Transcribe the listing verbatim. Do not carry over any pictures.
○ ○ ○ ○ ○ ○ ○
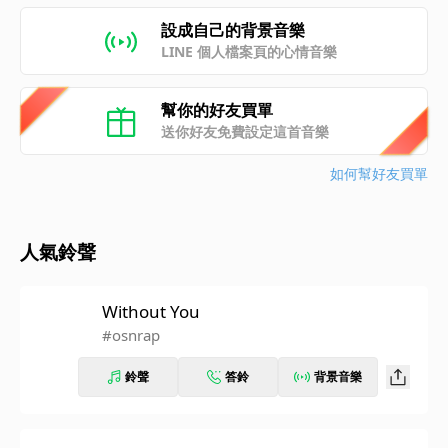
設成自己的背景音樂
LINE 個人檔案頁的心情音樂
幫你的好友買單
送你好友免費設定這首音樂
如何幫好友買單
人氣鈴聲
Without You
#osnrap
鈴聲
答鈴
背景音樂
○ ○ ○ ○ ○ ○ ○
▸ **Solution**:
設成自己的背景音樂
LINE 個人檔案頁的心情音樂
幫你的好友買單
送你好友免費設定這首音樂
如何幫好友買單
人氣鈴聲
Without You
#osnrap
鈴聲
答鈴
背景音樂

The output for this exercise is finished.